Ümran Zambak

Personal information
- Full name: Ümran Zambak
- Date of birth: November 27, 2000 (age 25)
- Place of birth: Almelo, Netherlands
- Position: Forward

Team information
- Current team: SV Schermbeck

Youth career
- Oranje Nassau (Almelo)
- HVV Tubantia
- Kayserispor U19

Senior career*
- Years: Team / Apps / (Gls)
- 2019–2020: Kayserispor / 4 / (1)
- 2020–: Yalovaspor / 5 / (0)
- 2021-2022: Brandenburger SC Süd 05 / 23 / (9)
- 2022-2023: HHC Hardenberg U23 / 13 / (6)

= Ümran Zambak =

Dutch footballer

Ümran Zambak (born 27 November 2000) is a Dutch professional footballer who plays as a forward for SV Schermbeck.
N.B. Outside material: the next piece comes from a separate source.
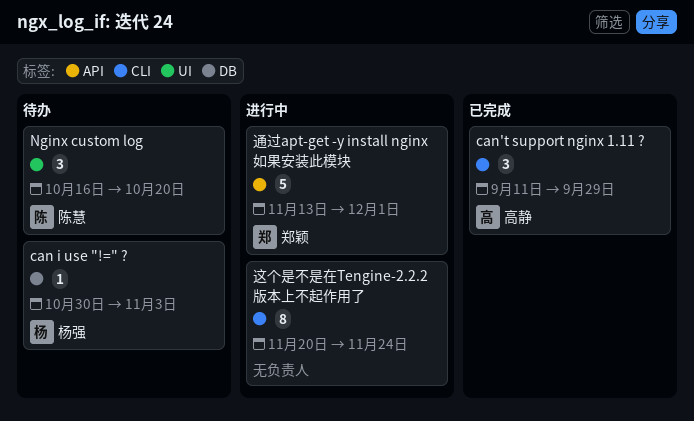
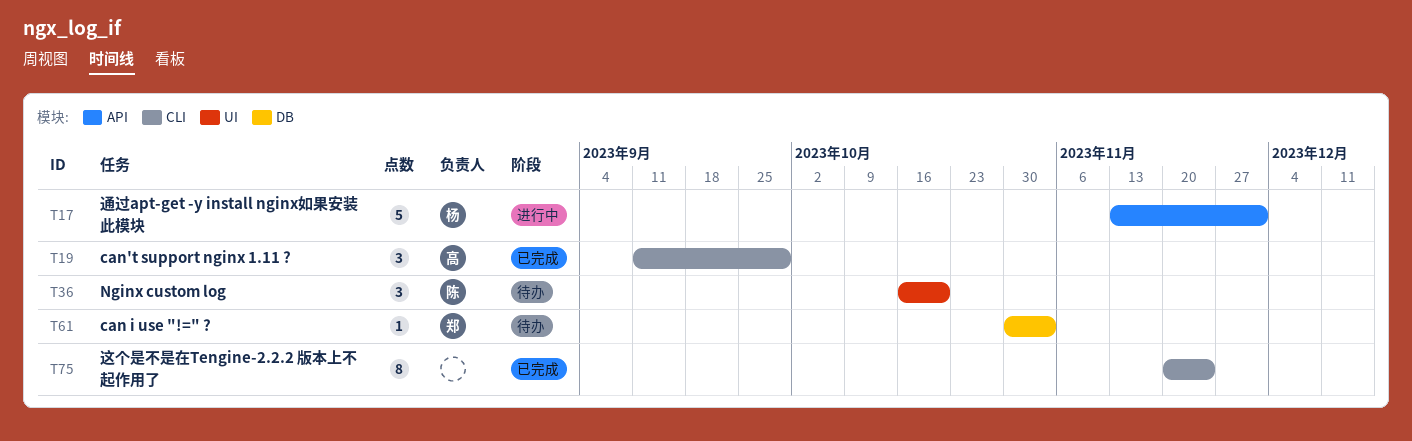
can i use "!=" ?, owner: 杨强 -> 郑颖
这个是不是在Tengine-2.2.2 版本上不起作用了, status: 进行中 -> 已完成
通过apt-get -y install nginx如果安装此模块, owner: 郑颖 -> 杨强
He has also Turkish nationality.

==Professional career==
On 3 September 2019, Zambak signed his first professional contract with Kayserispor. He signed for five years. In his professional debut game in a Turkish Cup tie against Bayrampaşa he scored the 1–0. Zambak made his Süper Lig debut for Kayserispor in a 6–2 loss to Trabzonspor on 28 December 2019.